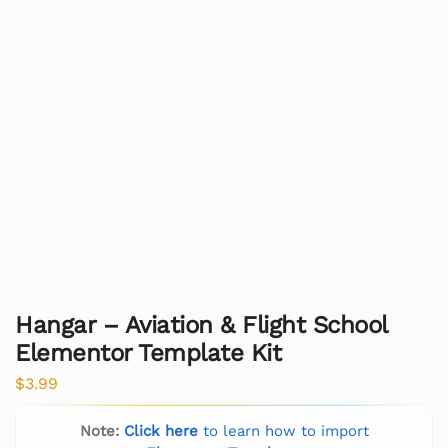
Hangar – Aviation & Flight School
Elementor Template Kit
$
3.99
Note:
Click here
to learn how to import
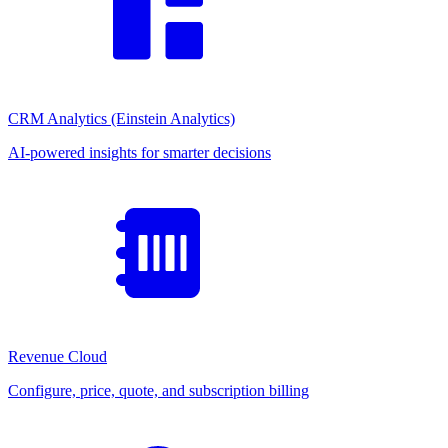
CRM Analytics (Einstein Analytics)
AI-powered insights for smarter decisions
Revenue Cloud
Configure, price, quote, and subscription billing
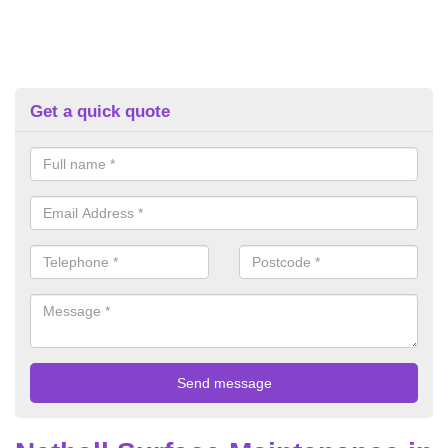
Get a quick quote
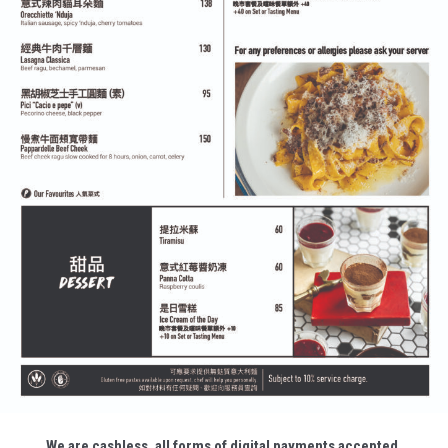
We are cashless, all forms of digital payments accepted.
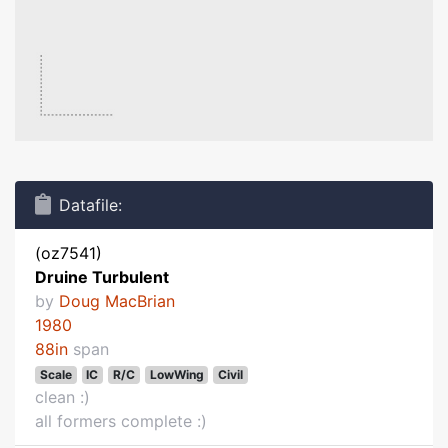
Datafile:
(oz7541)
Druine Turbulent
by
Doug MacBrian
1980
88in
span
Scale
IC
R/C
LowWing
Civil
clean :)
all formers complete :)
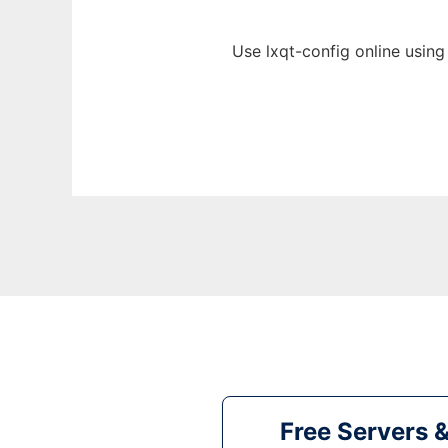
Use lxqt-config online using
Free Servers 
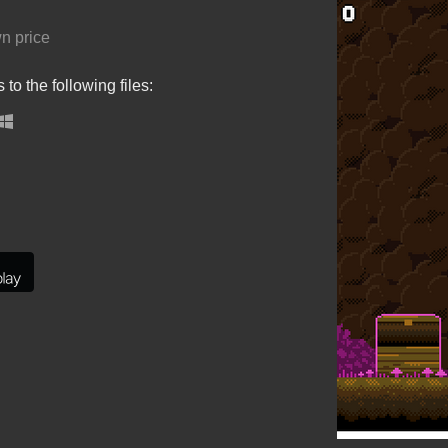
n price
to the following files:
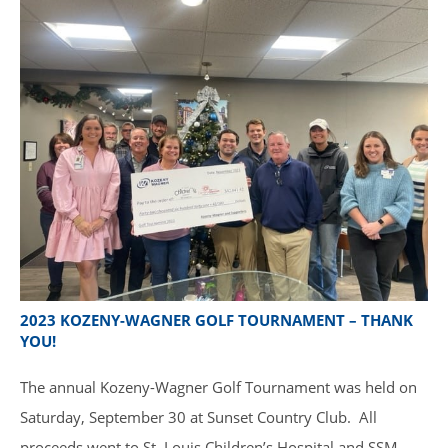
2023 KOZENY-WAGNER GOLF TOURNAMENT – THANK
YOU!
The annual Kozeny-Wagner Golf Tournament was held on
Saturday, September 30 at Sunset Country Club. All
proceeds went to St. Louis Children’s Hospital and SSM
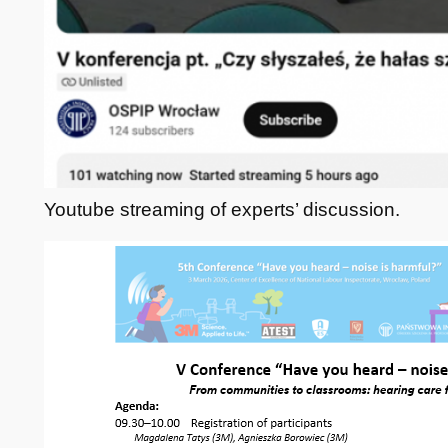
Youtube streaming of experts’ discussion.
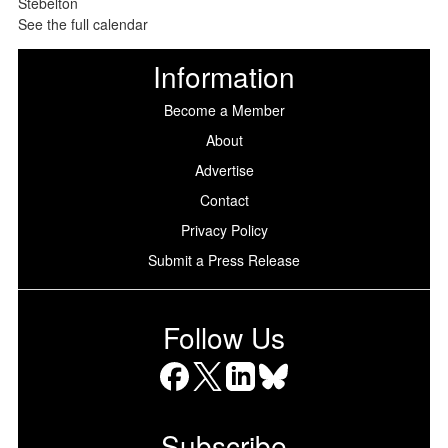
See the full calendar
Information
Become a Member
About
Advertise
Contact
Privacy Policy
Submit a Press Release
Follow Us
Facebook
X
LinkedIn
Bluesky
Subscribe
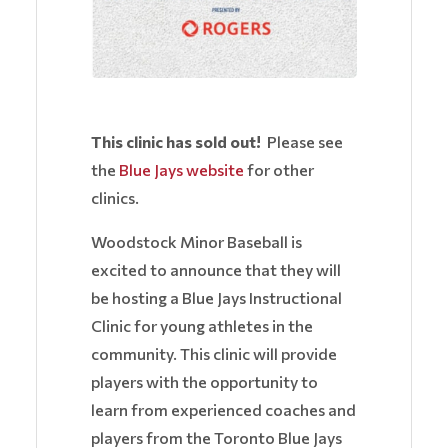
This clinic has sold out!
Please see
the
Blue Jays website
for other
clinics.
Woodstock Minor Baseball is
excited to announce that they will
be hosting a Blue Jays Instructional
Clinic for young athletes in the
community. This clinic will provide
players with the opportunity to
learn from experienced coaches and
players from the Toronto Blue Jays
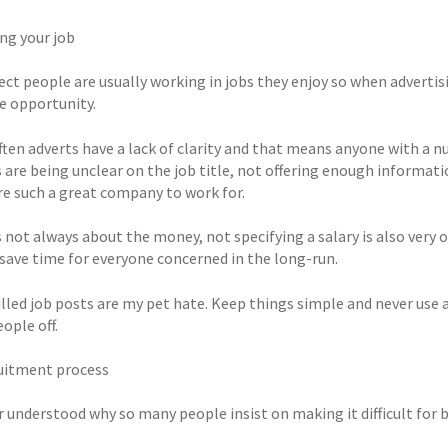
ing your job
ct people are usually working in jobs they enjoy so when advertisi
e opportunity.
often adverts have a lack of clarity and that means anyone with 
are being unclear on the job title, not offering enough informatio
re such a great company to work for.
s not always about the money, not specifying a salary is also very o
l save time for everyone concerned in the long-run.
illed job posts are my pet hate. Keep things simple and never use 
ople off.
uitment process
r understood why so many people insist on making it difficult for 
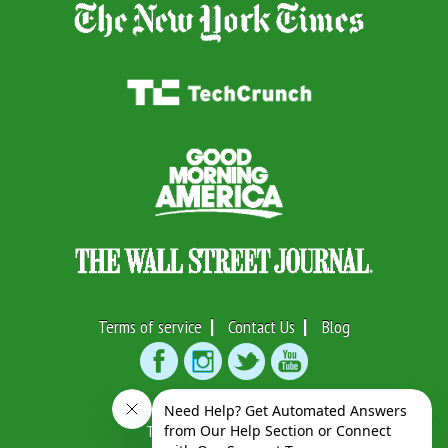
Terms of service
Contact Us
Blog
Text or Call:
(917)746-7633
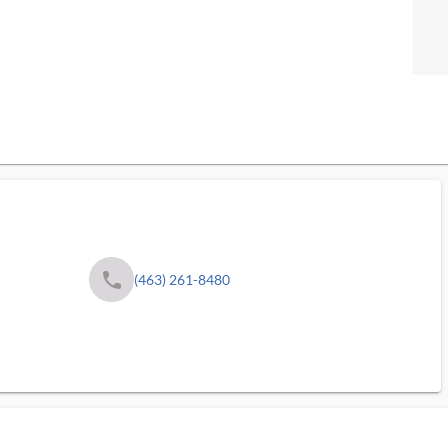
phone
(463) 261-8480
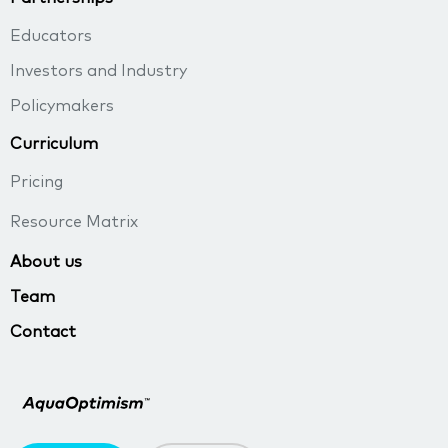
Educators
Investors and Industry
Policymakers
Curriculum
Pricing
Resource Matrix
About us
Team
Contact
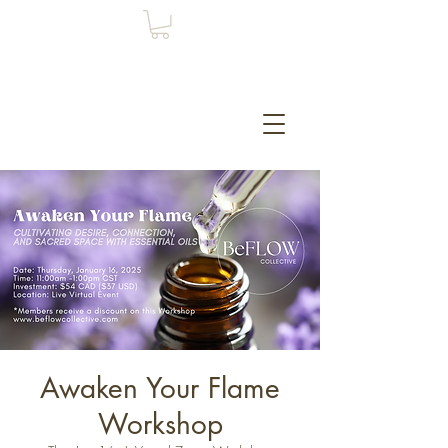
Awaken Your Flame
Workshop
··········
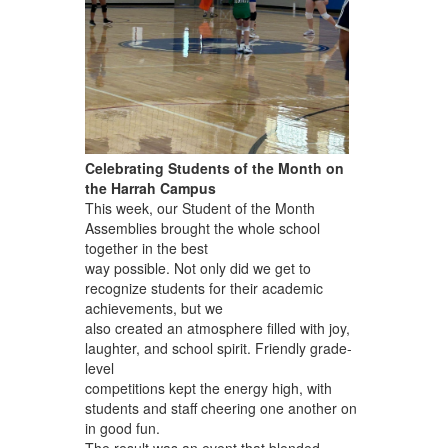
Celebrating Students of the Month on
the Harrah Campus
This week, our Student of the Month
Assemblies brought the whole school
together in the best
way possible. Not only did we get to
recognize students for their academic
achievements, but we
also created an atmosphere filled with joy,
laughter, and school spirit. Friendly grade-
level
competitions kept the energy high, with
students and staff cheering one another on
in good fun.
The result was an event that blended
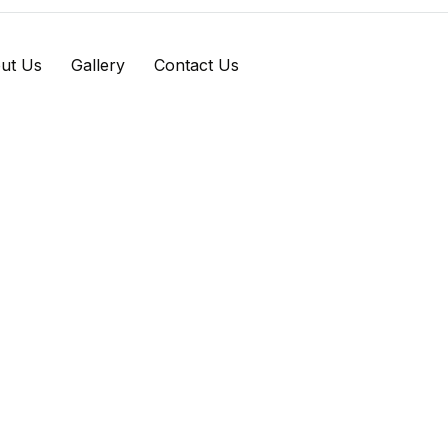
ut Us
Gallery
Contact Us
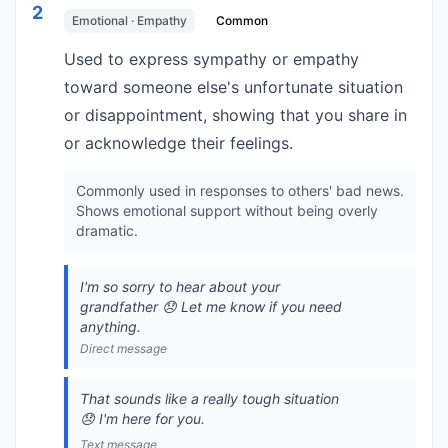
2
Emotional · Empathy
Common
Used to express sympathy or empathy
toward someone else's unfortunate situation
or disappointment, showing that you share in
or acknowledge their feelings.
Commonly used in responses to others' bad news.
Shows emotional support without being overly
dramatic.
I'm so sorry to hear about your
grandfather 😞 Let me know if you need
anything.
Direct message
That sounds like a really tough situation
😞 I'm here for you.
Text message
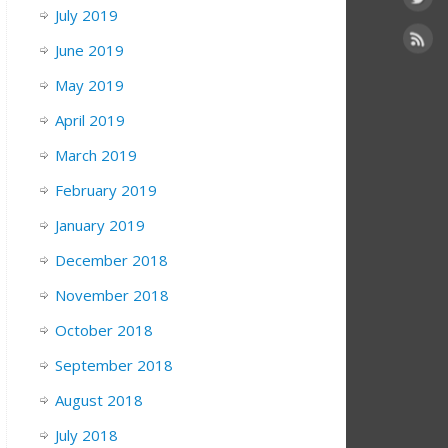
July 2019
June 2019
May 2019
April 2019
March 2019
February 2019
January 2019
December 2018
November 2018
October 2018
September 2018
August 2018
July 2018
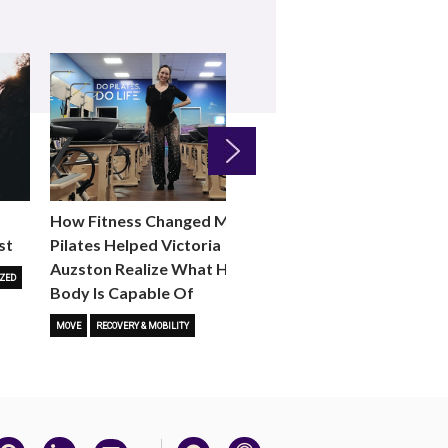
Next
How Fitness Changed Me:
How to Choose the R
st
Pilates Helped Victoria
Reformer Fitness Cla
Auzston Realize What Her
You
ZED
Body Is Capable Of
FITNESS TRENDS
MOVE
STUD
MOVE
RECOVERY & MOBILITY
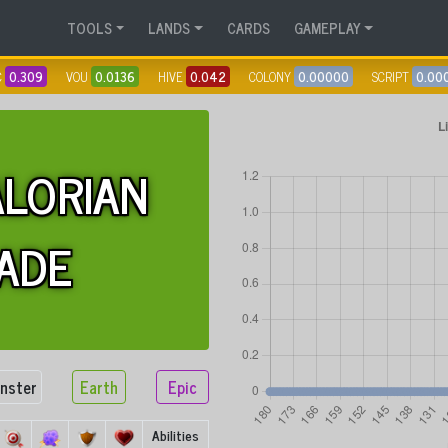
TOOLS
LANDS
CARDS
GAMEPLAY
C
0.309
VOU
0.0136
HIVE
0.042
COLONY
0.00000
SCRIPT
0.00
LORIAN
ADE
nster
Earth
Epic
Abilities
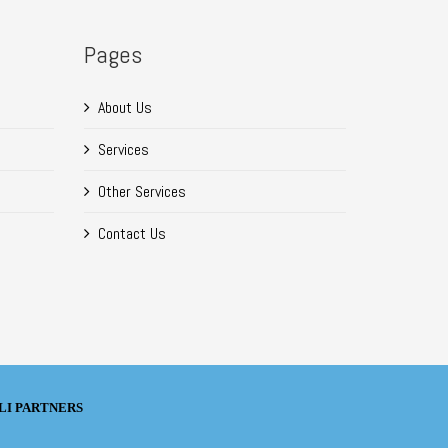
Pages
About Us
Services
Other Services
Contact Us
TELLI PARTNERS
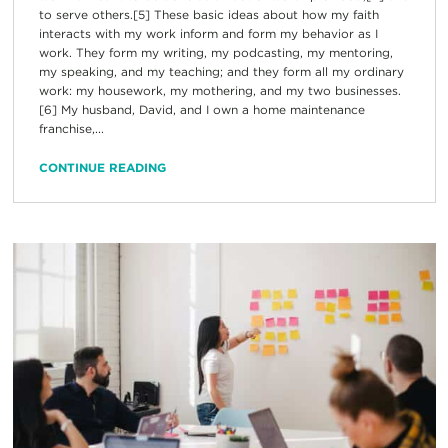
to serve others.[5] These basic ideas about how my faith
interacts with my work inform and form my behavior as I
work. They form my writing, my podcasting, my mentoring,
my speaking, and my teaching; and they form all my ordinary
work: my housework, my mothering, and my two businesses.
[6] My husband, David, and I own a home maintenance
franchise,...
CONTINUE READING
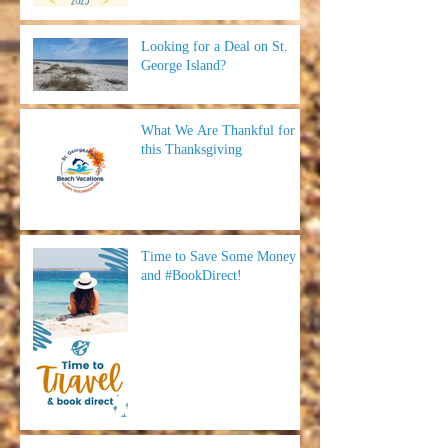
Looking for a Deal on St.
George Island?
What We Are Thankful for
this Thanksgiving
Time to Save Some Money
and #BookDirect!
··········
Request: Within the listing above, the stretch from the line with "Celebrating Students of the Month on" down to the line with "interacts with my" is to be given again exactly, end lines included and pictures excluded.

Response area:
Celebrating Students of the Month on
the Harrah Campus
This week, our Student of the Month
Assemblies brought the whole school
together in the best
way possible. Not only did we get to
recognize students for their academic
achievements, but we
also created an atmosphere filled with joy,
laughter, and school spirit. Friendly grade-
level
competitions kept the energy high, with
students and staff cheering one another on
in good fun.
The result was an event that blended
ut Us
Gallery
Contact Us
2
Emotional · Empathy
Common
Used to express sympathy or empathy
toward someone else's unfortunate situation
or disappointment, showing that you share in
or acknowledge their feelings.
Commonly used in responses to others' bad news.
Shows emotional support without being overly
dramatic.
I'm so sorry to hear about your
grandfather 😞 Let me know if you need
anything.
Direct message
That sounds like a really tough situation
😞 I'm here for you.
Text message
July 2019
June 2019
May 2019
April 2019
March 2019
February 2019
January 2019
December 2018
November 2018
October 2018
September 2018
August 2018
July 2018
Next
How Fitness Changed Me:
How to Choose the R
st
Pilates Helped Victoria
Reformer Fitness Cla
Auzston Realize What Her
You
ZED
Body Is Capable Of
FITNESS TRENDS
MOVE
STUD
MOVE
RECOVERY & MOBILITY
TOOLS
LANDS
CARDS
GAMEPLAY
C
0.309
VOU
0.0136
HIVE
0.042
COLONY
0.00000
SCRIPT
0.00
LORIAN
ADE
nster
Earth
Epic
Abilities
Pages
About Us
Services
Other Services
Contact Us
TELLI PARTNERS
to serve others.[5] These basic ideas about how my faith
interacts with my work inform and form my behavior as I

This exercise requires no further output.